Elles ont la chaleur et la pourpre des bouches
Qui murmurent ton nom dans l’ombre, ô fier Amour !
Pour sceptre entre tes mains veux-tu ce glaïeul lourd ?
En couronne à ton front faut-il que j’assouplisse
La branche droite où luit la feuille verte et lisse
De ce jeune laurier qui pousse dans le vent ?
Parle. Tout le jardin au feuillage mouvant
Est à toi ; son printemps pour te plaire est éclos,
Et ses plantes, ses fleurs, ses arbres et ses eaux
Attendaient avec moi ton heure et ta venue.

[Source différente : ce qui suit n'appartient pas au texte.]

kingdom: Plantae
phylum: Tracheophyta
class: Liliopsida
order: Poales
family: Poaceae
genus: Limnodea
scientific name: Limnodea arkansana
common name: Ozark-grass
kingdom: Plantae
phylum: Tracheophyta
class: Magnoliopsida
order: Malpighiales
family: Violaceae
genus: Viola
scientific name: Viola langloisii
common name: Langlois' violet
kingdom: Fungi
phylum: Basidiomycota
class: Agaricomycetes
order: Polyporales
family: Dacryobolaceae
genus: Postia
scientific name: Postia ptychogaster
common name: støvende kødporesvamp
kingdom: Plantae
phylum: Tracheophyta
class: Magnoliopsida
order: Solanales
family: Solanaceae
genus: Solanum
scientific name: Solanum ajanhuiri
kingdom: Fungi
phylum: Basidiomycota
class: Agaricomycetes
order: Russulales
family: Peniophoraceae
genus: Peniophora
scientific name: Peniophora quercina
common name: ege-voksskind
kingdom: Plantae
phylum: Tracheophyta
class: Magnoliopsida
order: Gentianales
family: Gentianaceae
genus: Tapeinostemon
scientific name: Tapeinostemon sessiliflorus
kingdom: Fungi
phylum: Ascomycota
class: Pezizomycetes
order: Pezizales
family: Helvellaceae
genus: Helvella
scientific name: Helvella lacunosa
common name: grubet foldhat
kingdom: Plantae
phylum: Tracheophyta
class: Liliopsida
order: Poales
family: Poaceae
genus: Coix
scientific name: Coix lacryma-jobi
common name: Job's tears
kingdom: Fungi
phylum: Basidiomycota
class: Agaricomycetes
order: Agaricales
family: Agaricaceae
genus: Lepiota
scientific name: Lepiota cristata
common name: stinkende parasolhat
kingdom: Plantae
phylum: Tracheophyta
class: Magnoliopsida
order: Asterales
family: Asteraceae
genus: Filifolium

Regarde-les. Voici ton temple et ta statue…
Mais pourquoi restes-tu toujours silencieux,
O cher Amour ? L’offrande est petite à tes yeux,
Je le sais. Ma maison est derrière ce hêtre.
Suis-moi. Voici la clé de la porte. Pénètre
Dans la salle où la table est servie à ta faim.
Les fruits juteux, le lait, l’onde fraîche, le vin,
Goûtes-y. Laisse-moi, cher hôte, sur la dalle,
A genoux, délier doucement ta sandale
Et baiser tes pieds nus qui t’ont mené vers moi.
La route t’a blessé. Tu es las, mais pourquoi
Ce regard, ce sourire amer et ce silence ?
N’est-ce donc pas ainsi qu’on t’accueille ? Commence
A boire et je boirai dans ta coupe… J’ai peur
Car te voici debout avec une lueur
Farouche dans les yeux que je croyais si doux.
Qu’as-tu donc ? Qu’ai-je fait ? Tu grandis tout à coup,
L’ombre remplit la salle et la lampe s’éteint ;
J’ai peur. Tes mains ont pris brusquement mes deux mains.
Ne serre pas ainsi mes poignets sans courage…
Ton souffle me renverse et me brûle au visage,
Je tremble. Je te hais. J’ai peur. Ton corps est lourd.
Tu veux ma vie. Elle est à toi. Tu es l’Amour. »

« — Je suis l’Amour. Ecoute-moi. Mes mains sont fortes.